How to Turn a Meeting into a Clear, Shareable Summary Using AI
You’ve just left a meeting buzzing with ideas, decisions, and deadlines — but your notes look more like a doodle than a record. What if you could skip the scribbling and get a clean, ready-to-share summary in minutes?
With a few simple steps, you can turn spoken words into a tidy recap that everyone can use. No more “I missed that” emails or frantic note-taking.
Start with live transcription
The easiest way to capture every word is to enable live transcription during the call.
- Pick a voice-to-text tool like Otter.ai, Microsoft Copilot, or Google Meet’s built-in transcription.
- Turn on live captions in Zoom or Teams — it’s a single toggle in the meeting settings.
- Position your microphone close to the speaker and keep background noise low. A headset with noise-cancelling works best.
What is transcription? It’s the process of converting spoken language into written text, like a stenographer typing everything in real time.
Didn’t catch it live? No problem
If you forgot to turn on transcription, you can still get a record.
- Record the call on your phone using a voice recorder with offline transcription.
- Ask a colleague (with permission) to share their recording.
- Upload the audio file to an AI-powered tool like Descript or Riverside.fm. They’ll generate a transcript from the audio.
Feed the transcript to an AI summariser
Once you have the text, let AI do the heavy lifting.
Copy the full transcript from your transcription tool.
Paste it into a conversational AI like ChatGPT, Claude, or Google Gemini.

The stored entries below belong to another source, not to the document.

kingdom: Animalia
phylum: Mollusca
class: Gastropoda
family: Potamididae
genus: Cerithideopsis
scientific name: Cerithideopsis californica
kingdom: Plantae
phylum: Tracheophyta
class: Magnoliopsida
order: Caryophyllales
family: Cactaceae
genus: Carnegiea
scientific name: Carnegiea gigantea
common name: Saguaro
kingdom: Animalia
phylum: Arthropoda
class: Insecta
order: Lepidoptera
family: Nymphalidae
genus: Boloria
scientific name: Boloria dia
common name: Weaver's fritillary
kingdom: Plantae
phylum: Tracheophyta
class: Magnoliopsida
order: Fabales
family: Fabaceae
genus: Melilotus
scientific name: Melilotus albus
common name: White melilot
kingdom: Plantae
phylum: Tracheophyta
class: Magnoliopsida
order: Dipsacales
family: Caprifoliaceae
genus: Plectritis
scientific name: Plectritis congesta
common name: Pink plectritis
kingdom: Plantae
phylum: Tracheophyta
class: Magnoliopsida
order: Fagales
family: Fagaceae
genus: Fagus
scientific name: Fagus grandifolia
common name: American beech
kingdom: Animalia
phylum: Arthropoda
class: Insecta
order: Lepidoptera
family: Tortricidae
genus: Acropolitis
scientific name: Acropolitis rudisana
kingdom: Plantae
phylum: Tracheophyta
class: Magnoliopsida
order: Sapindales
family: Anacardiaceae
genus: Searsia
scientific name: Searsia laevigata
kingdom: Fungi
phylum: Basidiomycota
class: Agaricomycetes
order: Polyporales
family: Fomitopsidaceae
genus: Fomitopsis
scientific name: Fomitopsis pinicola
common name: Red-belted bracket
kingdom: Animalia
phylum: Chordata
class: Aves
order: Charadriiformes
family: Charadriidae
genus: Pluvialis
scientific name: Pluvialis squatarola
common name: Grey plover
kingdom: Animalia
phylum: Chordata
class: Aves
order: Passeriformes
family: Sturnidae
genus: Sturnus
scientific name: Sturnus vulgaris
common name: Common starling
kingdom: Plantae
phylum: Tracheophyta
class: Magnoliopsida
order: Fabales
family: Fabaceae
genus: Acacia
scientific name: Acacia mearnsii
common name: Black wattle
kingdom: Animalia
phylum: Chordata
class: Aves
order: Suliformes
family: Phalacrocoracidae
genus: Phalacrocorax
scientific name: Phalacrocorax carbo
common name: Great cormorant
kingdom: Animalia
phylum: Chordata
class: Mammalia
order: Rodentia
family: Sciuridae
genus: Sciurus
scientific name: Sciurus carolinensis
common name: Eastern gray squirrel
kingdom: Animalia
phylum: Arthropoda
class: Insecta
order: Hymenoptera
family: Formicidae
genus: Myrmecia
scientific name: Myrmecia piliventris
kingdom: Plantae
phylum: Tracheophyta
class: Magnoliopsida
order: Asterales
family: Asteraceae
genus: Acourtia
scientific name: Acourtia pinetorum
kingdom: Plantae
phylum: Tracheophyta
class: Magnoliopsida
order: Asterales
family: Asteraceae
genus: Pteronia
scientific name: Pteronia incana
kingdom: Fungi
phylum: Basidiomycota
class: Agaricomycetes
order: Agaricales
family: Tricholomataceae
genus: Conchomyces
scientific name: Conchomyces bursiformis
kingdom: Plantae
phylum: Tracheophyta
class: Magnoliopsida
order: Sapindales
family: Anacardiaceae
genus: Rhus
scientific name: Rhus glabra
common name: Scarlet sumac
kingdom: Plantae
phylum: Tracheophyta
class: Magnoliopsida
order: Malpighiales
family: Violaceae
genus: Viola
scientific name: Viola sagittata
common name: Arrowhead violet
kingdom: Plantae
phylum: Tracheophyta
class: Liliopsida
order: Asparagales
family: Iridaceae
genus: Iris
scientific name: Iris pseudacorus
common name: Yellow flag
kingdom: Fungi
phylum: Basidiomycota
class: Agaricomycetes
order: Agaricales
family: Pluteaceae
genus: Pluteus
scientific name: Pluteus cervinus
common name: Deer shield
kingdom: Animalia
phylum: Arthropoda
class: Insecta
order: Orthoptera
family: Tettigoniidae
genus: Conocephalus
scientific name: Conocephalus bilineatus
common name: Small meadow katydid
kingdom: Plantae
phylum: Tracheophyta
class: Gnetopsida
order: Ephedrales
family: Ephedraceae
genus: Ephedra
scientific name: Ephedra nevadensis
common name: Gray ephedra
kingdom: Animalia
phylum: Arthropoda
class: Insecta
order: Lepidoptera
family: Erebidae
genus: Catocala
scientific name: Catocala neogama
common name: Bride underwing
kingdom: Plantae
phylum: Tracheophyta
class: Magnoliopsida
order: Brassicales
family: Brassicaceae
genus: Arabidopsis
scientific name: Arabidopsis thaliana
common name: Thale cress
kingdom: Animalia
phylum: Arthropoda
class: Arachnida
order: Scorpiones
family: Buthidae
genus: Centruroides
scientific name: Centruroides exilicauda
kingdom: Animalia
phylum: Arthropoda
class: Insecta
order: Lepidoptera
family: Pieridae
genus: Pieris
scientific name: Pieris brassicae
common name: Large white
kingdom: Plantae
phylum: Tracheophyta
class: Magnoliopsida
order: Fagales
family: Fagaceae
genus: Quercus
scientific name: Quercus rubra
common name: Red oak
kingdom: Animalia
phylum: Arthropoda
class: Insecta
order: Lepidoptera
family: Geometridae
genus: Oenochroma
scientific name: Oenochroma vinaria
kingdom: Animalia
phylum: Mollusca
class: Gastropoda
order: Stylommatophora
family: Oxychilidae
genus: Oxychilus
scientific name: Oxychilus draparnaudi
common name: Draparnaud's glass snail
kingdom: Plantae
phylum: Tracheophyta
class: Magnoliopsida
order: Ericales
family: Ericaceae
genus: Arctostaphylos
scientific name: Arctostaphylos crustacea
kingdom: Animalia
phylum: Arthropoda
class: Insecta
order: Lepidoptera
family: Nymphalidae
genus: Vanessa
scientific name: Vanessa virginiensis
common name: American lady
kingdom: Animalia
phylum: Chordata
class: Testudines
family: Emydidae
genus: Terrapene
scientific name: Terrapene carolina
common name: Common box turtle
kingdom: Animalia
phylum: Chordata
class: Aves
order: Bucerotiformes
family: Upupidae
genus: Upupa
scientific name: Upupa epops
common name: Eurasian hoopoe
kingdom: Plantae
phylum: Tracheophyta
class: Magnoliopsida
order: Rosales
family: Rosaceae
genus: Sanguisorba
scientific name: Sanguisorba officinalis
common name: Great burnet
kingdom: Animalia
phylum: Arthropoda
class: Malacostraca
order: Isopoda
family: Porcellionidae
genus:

Give a clear prompt, for example:
Summarise this meeting transcript in bullet points. Include key decisions, action items with owners, and any deadlines. Keep the summary under 150 words.
What is a prompt? It’s the instruction you give the AI — like typing a question into a search box.
The AI will generate a concise list of the most important points.
Polish and share
AI summaries are usually accurate, but a quick human review keeps things reliable.
- Double-check names and dates — AI can mishear “Megan” as “Meghan” or swap deadlines.
- Add any missing context in your own words.
- Format for clarity: use bold headings for sections (Decisions, Actions) and bullet points for each item.
Why refine? A quick review catches occasional errors and adds your personal touch, making the summary trustworthy for anyone who reads it.
Wrap-up
By turning on live transcription, recording when needed, and feeding the text into an AI summariser, you can replace frantic note-taking with clear, shareable minutes. The AI does the legwork; a quick glance adds confidence. Try this method at your next meeting and reclaim the mental space for the ideas that really matter.